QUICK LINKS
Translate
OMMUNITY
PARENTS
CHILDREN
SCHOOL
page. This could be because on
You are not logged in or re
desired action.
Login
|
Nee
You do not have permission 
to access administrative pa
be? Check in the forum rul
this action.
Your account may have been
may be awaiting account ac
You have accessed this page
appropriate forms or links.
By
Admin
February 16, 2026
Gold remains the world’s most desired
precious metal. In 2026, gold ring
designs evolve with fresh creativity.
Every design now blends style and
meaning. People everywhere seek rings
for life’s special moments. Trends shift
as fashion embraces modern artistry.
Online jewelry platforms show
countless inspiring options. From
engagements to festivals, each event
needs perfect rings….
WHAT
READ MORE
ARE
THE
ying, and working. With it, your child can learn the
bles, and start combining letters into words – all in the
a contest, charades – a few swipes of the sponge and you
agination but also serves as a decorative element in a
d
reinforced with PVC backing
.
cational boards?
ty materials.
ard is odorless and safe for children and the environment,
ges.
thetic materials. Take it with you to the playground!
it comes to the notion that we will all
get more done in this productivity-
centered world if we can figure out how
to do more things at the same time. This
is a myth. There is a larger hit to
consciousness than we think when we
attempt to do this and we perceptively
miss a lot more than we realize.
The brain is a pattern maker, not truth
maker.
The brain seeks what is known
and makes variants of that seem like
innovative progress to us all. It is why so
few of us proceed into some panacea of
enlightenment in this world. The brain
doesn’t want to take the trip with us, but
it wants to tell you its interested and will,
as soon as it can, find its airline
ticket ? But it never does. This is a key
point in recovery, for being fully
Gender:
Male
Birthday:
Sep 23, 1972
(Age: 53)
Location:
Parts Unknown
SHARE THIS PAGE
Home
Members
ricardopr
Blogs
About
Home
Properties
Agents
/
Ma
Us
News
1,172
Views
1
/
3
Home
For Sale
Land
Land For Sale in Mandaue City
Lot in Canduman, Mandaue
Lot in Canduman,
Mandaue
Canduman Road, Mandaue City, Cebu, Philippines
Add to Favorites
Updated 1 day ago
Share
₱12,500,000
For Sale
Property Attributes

────────

> _YOUR ASSIGNMENT_: Everything in the listing should be given again word for word.

> _EXPECTED ANSWER_:
QUICK LINKS
Translate
OMMUNITY
PARENTS
CHILDREN
SCHOOL
page. This could be because on
You are not logged in or re
desired action.
Login
|
Nee
You do not have permission 
to access administrative pa
be? Check in the forum rul
this action.
Your account may have been
may be awaiting account ac
You have accessed this page
appropriate forms or links.
By
Admin
February 16, 2026
Gold remains the world’s most desired
precious metal. In 2026, gold ring
designs evolve with fresh creativity.
Every design now blends style and
meaning. People everywhere seek rings
for life’s special moments. Trends shift
as fashion embraces modern artistry.
Online jewelry platforms show
countless inspiring options. From
engagements to festivals, each event
needs perfect rings….
WHAT
READ MORE
ARE
THE
ying, and working. With it, your child can learn the
bles, and start combining letters into words – all in the
a contest, charades – a few swipes of the sponge and you
agination but also serves as a decorative element in a
d
reinforced with PVC backing
.
cational boards?
ty materials.
ard is odorless and safe for children and the environment,
ges.
thetic materials. Take it with you to the playground!
it comes to the notion that we will all
get more done in this productivity-
centered world if we can figure out how
to do more things at the same time. This
is a myth. There is a larger hit to
consciousness than we think when we
attempt to do this and we perceptively
miss a lot more than we realize.
The brain is a pattern maker, not truth
maker.
The brain seeks what is known
and makes variants of that seem like
innovative progress to us all. It is why so
few of us proceed into some panacea of
enlightenment in this world. The brain
doesn’t want to take the trip with us, but
it wants to tell you its interested and will,
as soon as it can, find its airline
ticket ? But it never does. This is a key
point in recovery, for being fully
Gender:
Male
Birthday:
Sep 23, 1972
(Age: 53)
Location:
Parts Unknown
SHARE THIS PAGE
Home
Members
ricardopr
Blogs
About
Home
Properties
Agents
/
Ma
Us
News
1,172
Views
1
/
3
Home
For Sale
Land
Land For Sale in Mandaue City
Lot in Canduman, Mandaue
Lot in Canduman,
Mandaue
Canduman Road, Mandaue City, Cebu, Philippines
Add to Favorites
Updated 1 day ago
Share
₱12,500,000
For Sale
Property Attributes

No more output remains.